Wellington Duarte

12/12/2020
 
Brazil acanalhado: Sabotagem contra as vacinas, economia sem controle, abin trabalhando para Flávio Bolsonaro
 
Um conhecido me disse que nosso país deve ser um dos mais pecadores do mundo, já que Deus o abandonou à própria sorte quando elegeu um desqualificado para a presidir o país. Cristão católico, “de bem”, dito “libertário” e “liberal na economia e conservador nos costumes”, esse conhecido se diz estarrecido com o que acontece no país e que “não esperava que tudo isso acontecesse”.
 
Esse mesmo conhecido citou três notícias, apenas nessa semana, para ilustrar sua incredulidade: prática genocida ao sabotar as vacinas; incompetência completa ao deixar a economia afundar sem nenhuma ação; utilizar os arapongas do Planalto, a ABIN, para assessorar os advogados do Flavio Bolsonaro, no caso das “rachadinhas”.
 
Bolsonaro que sapateia no tumulo de mais de 180 mil brasileiros que sucumbiram à pandemia por absoluta irresponsabilidade do presidente, um mandrião que, apenas para ilustrar sua canalhice genocida, afirmou essa semana que a pandemia está no fim e chegou a autorizar o confisco das vacina, dedurado pelo ultrarreacionário governador de Goiás, Ronaldo Caiado, e rapidamente desmentido pelo patético ministro da Saúde, Pazuello, cuja palavra hoje vale menos que um risco na água.
 
Por outro lado, a equipe econômica do governo, liderada por Guedes, um bufão ridículo que, apoiado pela mídia, destila desconhecimento e fanfarronice todos os dias, deixa o país à deriva sem nenhuma ação que tente minorar o caos econômico.
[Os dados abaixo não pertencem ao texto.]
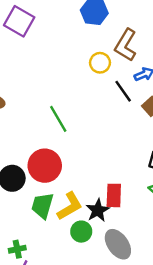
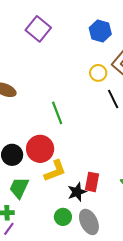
green trapezoid: (42, 206) -> (19, 188), moved
yellow L-shape: (70, 206) -> (55, 171), moved
green circle: (81, 232) -> (63, 217), moved

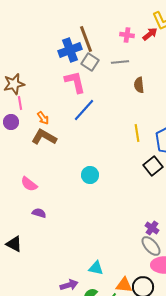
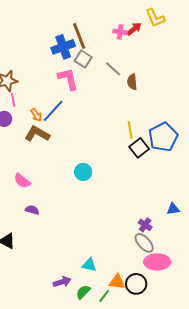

Guedes parece se deliciar com sua própria burrice e o faz porque sua tara liberal, de transformar uma nação com mais de 210 milhões de habitantes, num balcão de negócios, vendendo tudo para o Capital internacional e deixando o país literalmente de cuecas na mão, sem nenhuma capacidade de voltar à condição de uma das maiores economias do mundo, é chamado de “liberalismo” pela elite predatória.
 
Finalmente, o estarrecido colega citou o caso da ABIN, a agência de arapongas e bisbilhoteiros estatais, cuja tarefa seria a de proteger o Estado brasileiro da espionagem internacional e dotar o Executivo de elementos para prover o mesmo de capacidade de atuar no campo da Informação, agora serve como assessoria dos advogados do senador Flávio Bolsonaro, para que os mesmos possam defender seu cliente miliciano das acusações que pesam sobre sua suja cabeça de criar um sistema conhecido como “rachadinhas”. É a utilização descarada de um órgão estatal para servir a uma família, caso muito próximo de uma máfia em ação.
 
O BraZil, de acordo com o colega, acanalhou-se. O presidente da República já cometeu tantos crimes de responsabilidade que se tivéssemos num país minimamente sério, estaria por trás das grades, junto com seus filhos milicianos. Ainda de acordo com o amigo, que votou em Bolsonaro “para tirar o PT do poder”, mesmo que o PT estivesse longe do poder desde março de 2016 e para “livrar o país de Lula”, cuja presidência terminara em 31 de dezembro de 2010 e que, naquele momento, estava preso em Curitiba.
 
Esse conhecido, que não posso nem mais chama-lo de colega, engoliu toda a trama montada desde 2005, primeiro pelo “mensalão do PT”, depois pela “Lava a Jato” e enfim pela crise econômica que levou a classe média, que recebera todo o carinho dos governos de coalizão de 2003 a 2015, se tornasse caixa de ressonância de tudo que á mais abjeto e imundo, saído do reacionarismo que infesta a humanidade.
 
Passados quase dois anos do governo das milícias, parece que o conhecido está retornando à realidade, mas não fiquemos animados, pois ele incorporou todos os ranços, ressentimentos e recalques do novo fascismo brasileiro. Ele quer o bolsonarismo sem Bolsonaro.